— BEGIN MATERIAL FOR THIS TASK —
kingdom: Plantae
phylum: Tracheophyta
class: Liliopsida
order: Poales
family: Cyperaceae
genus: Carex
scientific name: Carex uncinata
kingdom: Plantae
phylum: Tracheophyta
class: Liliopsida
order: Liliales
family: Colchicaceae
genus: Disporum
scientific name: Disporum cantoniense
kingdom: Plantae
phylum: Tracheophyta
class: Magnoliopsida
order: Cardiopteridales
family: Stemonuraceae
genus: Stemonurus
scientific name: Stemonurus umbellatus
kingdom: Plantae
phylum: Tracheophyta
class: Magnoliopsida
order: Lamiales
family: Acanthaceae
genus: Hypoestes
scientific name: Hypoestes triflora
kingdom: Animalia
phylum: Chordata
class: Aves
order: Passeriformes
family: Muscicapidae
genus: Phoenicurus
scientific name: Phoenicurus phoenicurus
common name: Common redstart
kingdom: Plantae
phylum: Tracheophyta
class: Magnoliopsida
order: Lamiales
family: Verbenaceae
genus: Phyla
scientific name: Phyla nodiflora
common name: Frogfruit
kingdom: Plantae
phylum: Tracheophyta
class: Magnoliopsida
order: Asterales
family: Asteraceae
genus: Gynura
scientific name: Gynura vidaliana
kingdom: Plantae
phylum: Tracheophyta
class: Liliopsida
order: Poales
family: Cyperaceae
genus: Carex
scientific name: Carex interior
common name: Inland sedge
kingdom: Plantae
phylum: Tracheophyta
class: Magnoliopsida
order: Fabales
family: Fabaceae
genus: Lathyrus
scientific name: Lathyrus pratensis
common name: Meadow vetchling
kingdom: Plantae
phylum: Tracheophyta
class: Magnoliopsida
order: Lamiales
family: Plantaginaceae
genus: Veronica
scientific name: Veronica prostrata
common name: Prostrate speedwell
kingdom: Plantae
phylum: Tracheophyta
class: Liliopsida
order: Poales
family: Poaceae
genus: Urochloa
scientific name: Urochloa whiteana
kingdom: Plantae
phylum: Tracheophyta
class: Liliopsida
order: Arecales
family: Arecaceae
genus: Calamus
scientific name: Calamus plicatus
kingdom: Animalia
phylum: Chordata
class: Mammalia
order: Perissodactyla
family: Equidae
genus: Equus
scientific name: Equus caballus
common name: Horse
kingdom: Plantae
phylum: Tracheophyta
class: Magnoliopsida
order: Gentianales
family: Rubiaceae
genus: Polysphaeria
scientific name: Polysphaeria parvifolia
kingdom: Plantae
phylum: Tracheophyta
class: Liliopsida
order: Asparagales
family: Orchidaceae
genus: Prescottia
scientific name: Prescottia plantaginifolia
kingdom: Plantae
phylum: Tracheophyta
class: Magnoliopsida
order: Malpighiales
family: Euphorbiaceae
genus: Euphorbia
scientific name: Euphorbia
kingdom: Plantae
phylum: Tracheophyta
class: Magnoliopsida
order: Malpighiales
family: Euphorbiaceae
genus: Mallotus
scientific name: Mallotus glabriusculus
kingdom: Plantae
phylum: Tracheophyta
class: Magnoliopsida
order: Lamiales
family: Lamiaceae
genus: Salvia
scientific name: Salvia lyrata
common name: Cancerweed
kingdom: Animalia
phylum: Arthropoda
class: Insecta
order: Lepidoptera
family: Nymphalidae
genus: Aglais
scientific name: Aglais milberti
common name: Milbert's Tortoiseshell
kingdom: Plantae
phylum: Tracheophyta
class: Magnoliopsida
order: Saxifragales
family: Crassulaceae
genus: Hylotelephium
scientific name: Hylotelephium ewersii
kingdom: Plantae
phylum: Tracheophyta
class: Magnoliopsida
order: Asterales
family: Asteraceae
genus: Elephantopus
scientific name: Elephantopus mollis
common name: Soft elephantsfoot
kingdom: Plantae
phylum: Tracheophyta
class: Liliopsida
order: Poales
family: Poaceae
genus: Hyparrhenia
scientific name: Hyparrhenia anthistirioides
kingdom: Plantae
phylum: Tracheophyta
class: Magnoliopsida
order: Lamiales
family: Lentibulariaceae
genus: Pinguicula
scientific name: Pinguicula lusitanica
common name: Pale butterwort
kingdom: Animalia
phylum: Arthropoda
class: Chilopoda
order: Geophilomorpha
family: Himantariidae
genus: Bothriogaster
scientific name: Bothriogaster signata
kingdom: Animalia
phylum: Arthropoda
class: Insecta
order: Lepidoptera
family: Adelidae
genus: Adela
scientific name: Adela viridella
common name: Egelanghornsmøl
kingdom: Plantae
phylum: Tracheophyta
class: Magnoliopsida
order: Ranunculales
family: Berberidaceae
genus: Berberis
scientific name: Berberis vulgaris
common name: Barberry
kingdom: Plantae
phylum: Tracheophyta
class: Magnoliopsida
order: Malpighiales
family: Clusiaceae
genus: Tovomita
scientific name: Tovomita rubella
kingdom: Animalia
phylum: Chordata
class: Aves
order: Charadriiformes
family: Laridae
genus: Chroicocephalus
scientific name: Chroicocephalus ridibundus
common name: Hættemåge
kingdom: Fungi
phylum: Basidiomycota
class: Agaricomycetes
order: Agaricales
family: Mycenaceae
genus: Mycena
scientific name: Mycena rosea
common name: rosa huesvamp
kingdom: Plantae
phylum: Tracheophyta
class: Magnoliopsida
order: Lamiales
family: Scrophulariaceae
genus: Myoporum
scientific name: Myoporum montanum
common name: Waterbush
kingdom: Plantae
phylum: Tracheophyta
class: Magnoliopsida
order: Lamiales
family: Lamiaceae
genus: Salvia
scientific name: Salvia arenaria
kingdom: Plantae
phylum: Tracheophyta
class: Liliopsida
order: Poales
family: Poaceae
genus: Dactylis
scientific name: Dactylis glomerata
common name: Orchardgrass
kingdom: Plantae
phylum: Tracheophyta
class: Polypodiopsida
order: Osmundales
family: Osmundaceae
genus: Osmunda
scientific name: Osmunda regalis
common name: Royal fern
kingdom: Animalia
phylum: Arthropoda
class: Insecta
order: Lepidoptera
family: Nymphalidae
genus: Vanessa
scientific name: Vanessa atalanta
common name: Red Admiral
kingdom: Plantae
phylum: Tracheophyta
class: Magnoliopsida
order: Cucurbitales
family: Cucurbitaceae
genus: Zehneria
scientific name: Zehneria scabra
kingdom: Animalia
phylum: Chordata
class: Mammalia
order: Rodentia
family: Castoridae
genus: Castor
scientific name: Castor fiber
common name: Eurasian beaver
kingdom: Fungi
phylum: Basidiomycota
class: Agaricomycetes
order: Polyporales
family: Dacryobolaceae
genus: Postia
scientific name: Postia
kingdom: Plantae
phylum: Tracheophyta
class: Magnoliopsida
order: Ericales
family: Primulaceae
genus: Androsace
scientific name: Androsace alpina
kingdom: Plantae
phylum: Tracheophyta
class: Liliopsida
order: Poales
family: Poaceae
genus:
— END MATERIAL FOR THIS TASK —
EXERCISE DETAILS
Lay out the lines from the one containing "class: Chilopoda" up to and including the one containing "order: Ranunculales" as a Markdown table, omitting any blank lines. Use two columns, "Number" for the row number and "Line" for the line.

ANSWER FOR THIS EXERCISE
| Number | Line |
|---|---|
| 1 | class: Chilopoda |
| 2 | order: Geophilomorpha |
| 3 | family: Himantariidae |
| 4 | genus: Bothriogaster |
| 5 | scientific name: Bothriogaster signata |
| 6 | kingdom: Animalia |
| 7 | phylum: Arthropoda |
| 8 | class: Insecta |
| 9 | order: Lepidoptera |
| 10 | family: Adelidae |
| 11 | genus: Adela |
| 12 | scientific name: Adela viridella |
| 13 | common name: Egelanghornsmøl |
| 14 | kingdom: Plantae |
| 15 | phylum: Tracheophyta |
| 16 | class: Magnoliopsida |
| 17 | order: Ranunculales |